Her isteği yerine getirilen çocuklar her şeye kolaylıkla sahip olabildiklerinden isteklerinin peşinde koşmayı ve zorluklarla baş edebilmeyi öğrenemezler. Bunun sonucu olarak da sahip oldukları şeylerin değerini genellikle bilemezler. İleride de çevresindeki insanlardan alıştıkları şekilde her isteklerini yerine getirmesini beklerler ki bu çoğunlukla mümkün olmaz. Bu da hayal kırıklıklarını beraberinde getirir. Evinde eşiyle, işyerinde iş arkadaşlarıyla sağlıklı ilişkiler geliştiremez.
Pozitif Disiplin • ABD başta olmak üzere birçok ülkede uygulanan ''pozitif disiplin'' yöntemiyle çocuklarda sağlıklı bir gelişim sağlanabileceği belirtiliyor. • Çocuğa sabırlı, destekleyici ve pozitif bir şekilde yaklaşım ile gelişimini ve ilerideki başarısının pozitif şekilde etkilediğini bilinmektedir. • Bu yaklaşımda; çocuklara yalan söylemek, korkutmak, bağırmak, kötü davranmak, dövmek, duygularını incitmek, kandırmak, cezalandırmak, zorla yemek yedirmek ya da uyutmak, uzun süre susmalarını istemek, onları terk etmek ya da evden atmakla tehdit etmenin çocukların eğitiminde başvurulan büyük yanlışlar belirtiliyor.
Çocuklara kötü davranmanın çocuklardaki fiziksel, psikolojik ve davranışsal zararları çok sayıda araştırma ile kanıtlanmıştır. • Çocuğunuz yanlış bir şey yaptığında bunu ona bildirmeniz gerekir ama bu acı vermek yoluyla yapılmamalıdır. Çocuk kaç yaşında olursa olsun, her türlü fiziksel cezalandırma ya da bağırmaktan kaçınılmalıdır, çünkü bunlar fayda yerine zarar verir. • Çocuğa fiziksel ceza uygulandığında etkisinin hemen görülmesi ve problemin hallolmuş gibi gözükmesine rağmen, aslında tam tersi sonuçlar doğurur.
Fiziksel ceza gören ileride çocukların ciddi uyum ve öğrenim sorunları yaşamaya başladıkları, ayrıca bu çocuklarda akranlarıyla problemler, akademik başarısızlık, ağır depresyon, madde bağımlılığı ve suça yatkınlık da görüldüğü belirtilmektedir. • Ebeveynlerden şu cümleyi duymak çoğunlukla mümkün; : “vallahi beni öyle çok kızdırdı ki poposuna şöyle bir tane indiriverdim”... veya “efendim bir yaramazlık yaptığı zaman, özellikle kendisine zarar verecek bir davranışta bulunduğu zaman bunun zararlı olduğunu anlatmak için şöyle eline bir iki kez vuruyorum ama acıtmadan”

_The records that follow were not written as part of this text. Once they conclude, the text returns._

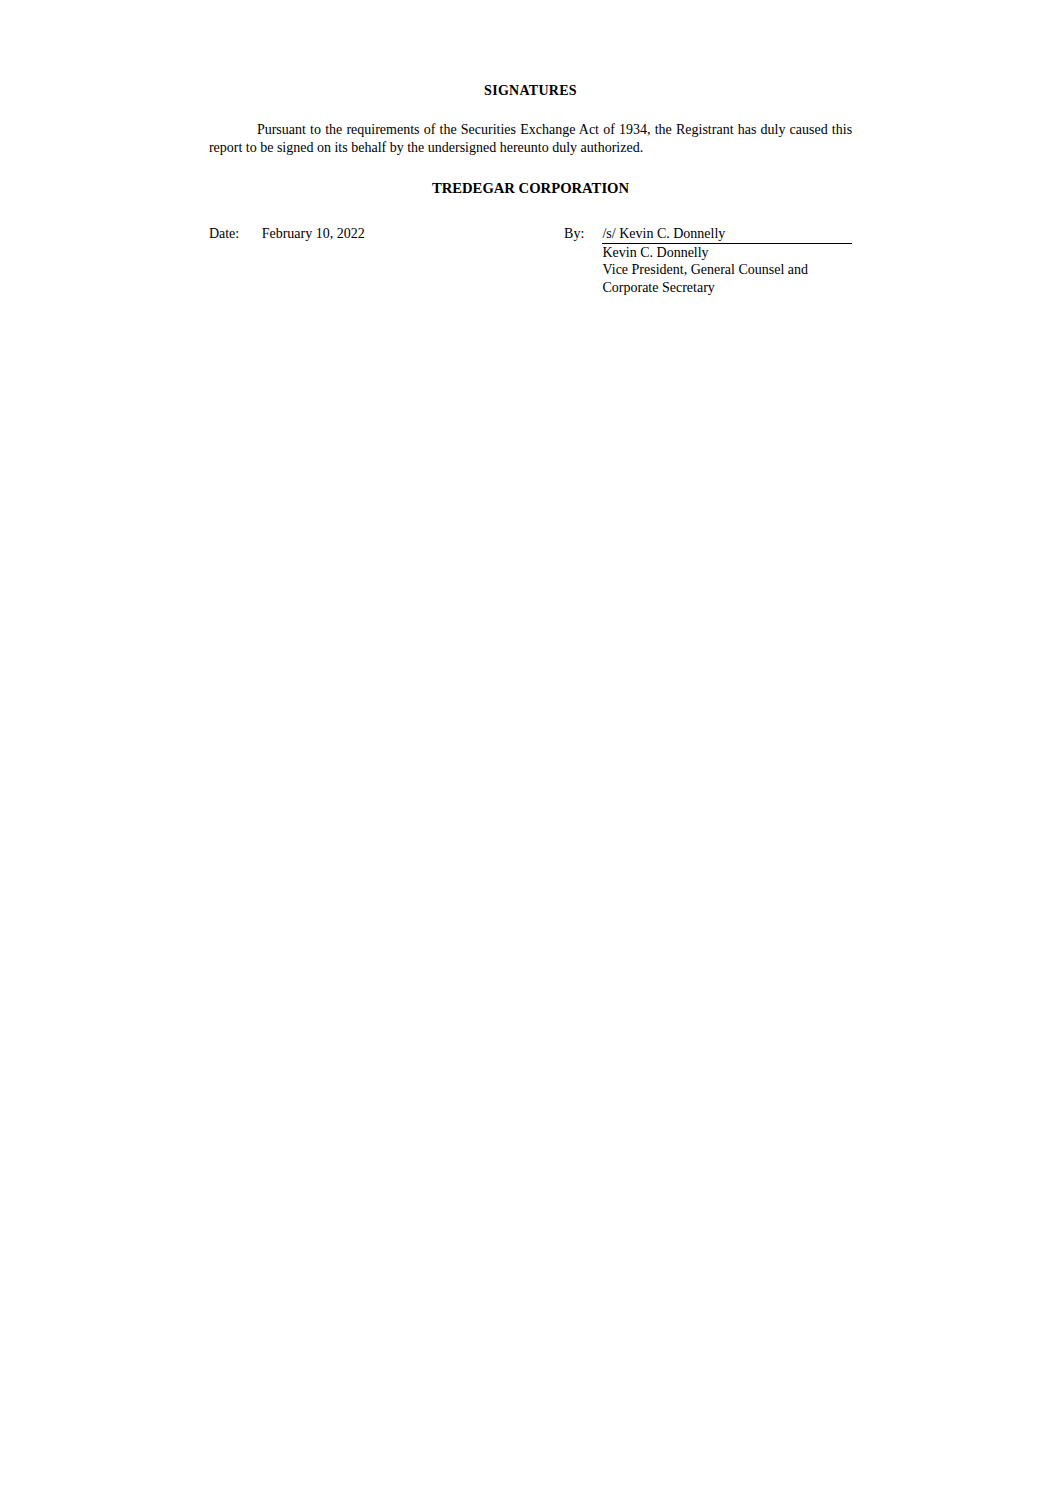SIGNATURES
Pursuant to the requirements of the Securities Exchange Act of 1934, the Registrant has duly caused this report to be signed on its behalf by the undersigned hereunto duly authorized.
TREDEGAR CORPORATION
| Date: | February 10, 2022 | | By: | /s/ Kevin C. Donnelly |
| | | | | Kevin C. Donnelly |
| | | | | Vice President, General Counsel and Corporate Secretary |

Çocuklarımıza bu hayatta öğretmek istediğimiz şeylerden biri öfke dürtülerimizi nasıl kontrol etmemiz gerektiği olmalıdır. Çocuklarımıza bu davranışla öğrettiğimiz tek şey vurmanın kabul edilebilir bir davranış olduğudur. • Psikolojik anlamda düşünüldüğünde dayağın hafifi ağırı olmaz. Fiziksel olarak da durum farklı değil. “Hafif dayak” yöntemi kullanılmaya devam edildiğinde artık çocuk sözel olarak kontrol edilemediği için gittikçe ağırlaşmaya başlayabilir. Hangi noktada artık elin ayarının kaçtığını anne baba kendisinin fark etmesi bile zor.
Olumlu Disiplin İçin... • Bağırıp çağırmak, azarlamak çocukta utanç suçluluk duygularına yol açar. Bunun yerine davranışı yönlendirmeliyiz. • Davranışlarımızla örnek olmalıyız. • Sorumluluk geliştirilmelidir. • Olumlu davranışlara teşvik edilmelidir. • Kuralları belirginleştirmek, netleştirmek ama tabulaştırmamak gereklidir. Gerektiğinde esnek olmak. • Yanlış davranışlara tehdit, azar ve eleştiri ile yaklaşmamak. • Aile içi tartışmalardan çocuğu uzak tutmak.
Merak duygusunu öldürmemek, sorularını doğru şekilde cevaplandırmak. • Yaşına göre, çocuğun bazı kusurları, hataları olabileceğini kabul etmek. • Aşırı koruyucu tutumdan kaçınmak. • Yol gösterici ve öğretici olmak. • Davranışlarının sonuncu yaşamasını sağlayın. • Tehdit ve zorlamaya başvurmayın. • Çocuğunuzu mutlaka dikkatlice dinleyin, çünkü sorun davranışını anlamınız ve bu davranışa müdahale edebilmeniz için ilk önce çocuğunuzu dinlemeniz gerekli.
BENİ DİNLEDİĞİNİZ VE KATILIMIZ İÇİN TEŞEKKÜRLER!!!